WordPress plugins extend the functionality of your site. They offer new additions that enhance current features add new features. View the following WordPress article for further information on installing and managing Plugins:
Checking the versions of your plugins
Make sure they are compatible with the WordPress version
It's extremely important to make sure your plugins are compatible with the version of WordPress you're using. This is something you can verify at WordPress' Plugin Directory.
Locating your WordPress version
You can find the version of WordPress you're using in your WordPress panel. Click 'Dashboard' on the top left.
You should also confirm that the plugins are using the most recent version. Updating your plugins can help with security issues as well as performance improvements. You can see in your WordPress panel if a plugin has an update available:
Click 'Plugins' in the left pane. You can then view all of your plugins and which ones have updates available.
As stated above, make sure the new version of the plugin is compatiable with the current version of WordPress you're using. You can usually find this information on the plugin's web page.
Confirming if a plugin is compatible with your WordPress version
The example above shows an update is available for 'Akismet'. You should then check its plugin page:
On the right you can see version information.
If you are experiencing site slowness, and you want to see if it's resource-usage related (and not something on DreamHost`s end), simply disable all your plugins, and switch to the default theme.
If your WordPress installation is suddenly running faster, then it’s recommended to go through your plugins and enable them one-by-one, to see if any of them is using more resources than the others.
How to disable your plugins
The fastest way to disable plugins is by renaming the folder on the server.

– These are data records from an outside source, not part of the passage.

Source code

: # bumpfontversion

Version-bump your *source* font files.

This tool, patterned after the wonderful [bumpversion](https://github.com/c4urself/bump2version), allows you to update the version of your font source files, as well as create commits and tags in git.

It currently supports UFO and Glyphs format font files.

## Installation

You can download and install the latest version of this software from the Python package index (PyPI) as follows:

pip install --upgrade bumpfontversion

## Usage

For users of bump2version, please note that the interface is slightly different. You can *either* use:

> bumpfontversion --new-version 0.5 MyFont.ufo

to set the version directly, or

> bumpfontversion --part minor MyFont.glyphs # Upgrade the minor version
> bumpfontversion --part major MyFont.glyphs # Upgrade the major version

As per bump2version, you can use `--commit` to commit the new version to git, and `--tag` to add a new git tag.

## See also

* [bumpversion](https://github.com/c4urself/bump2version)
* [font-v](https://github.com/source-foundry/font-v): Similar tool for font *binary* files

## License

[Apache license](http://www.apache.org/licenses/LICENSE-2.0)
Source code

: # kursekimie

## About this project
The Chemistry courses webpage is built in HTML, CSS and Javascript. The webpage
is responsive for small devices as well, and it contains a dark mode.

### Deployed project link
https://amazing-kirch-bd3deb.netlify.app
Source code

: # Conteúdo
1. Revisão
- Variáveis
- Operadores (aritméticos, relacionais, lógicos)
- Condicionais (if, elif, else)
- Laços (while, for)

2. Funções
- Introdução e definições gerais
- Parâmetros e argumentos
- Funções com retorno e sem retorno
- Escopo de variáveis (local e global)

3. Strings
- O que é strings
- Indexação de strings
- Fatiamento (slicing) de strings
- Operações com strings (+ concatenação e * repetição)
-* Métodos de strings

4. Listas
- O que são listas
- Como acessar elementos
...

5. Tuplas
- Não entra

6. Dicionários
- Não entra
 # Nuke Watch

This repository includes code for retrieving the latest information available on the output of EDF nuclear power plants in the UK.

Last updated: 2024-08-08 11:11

- Log into your server via FTP or SSH. (This example uses Filezilla).
- Make sure you're in your WordPress site's directory.
- Navigate into the '/wp-content' directory. Here you can see the /plugins directory.
- Rename the /plugins directory to /plugins_OFF. This immediately disables all plugins.
- Test your site again to see if this helped solve your issue.
If you find your site suddenly improves, you know one of your plugins was causing the issue.
- Rename the /plugins_OFF directory back to /plugins.
- Click into the /plugins folder to view all of your plugins.
- You can now rename them one at a time to disable them. As you rename them one at a time, load your site to see if that plugin was the one causing the issue.
- Once you find out which plugin is the culprit, contact the developer directly. All WordPress.org hosted plugins and themes have a support forum.
The Jetpack plugin
The Jetpack plugin is a bit special. You might try disabling individual modules in the plugin to improve performance.
The P3 Plugin Profiler plugin is a great tool to see what plugins may be slowing your site down. It gives you a simple graphical output to quickly see which plugins are using the most resources.
While having a plugin that handles your stats (and displays them in your admin interface) is nice, they can actually inflate the database almost as quickly as unchecked spam. This means you should be cautious of using them and pay special attention to your database if you do so. Optimally, you'd use something that doesn't depend on your server environment like Google Analytics.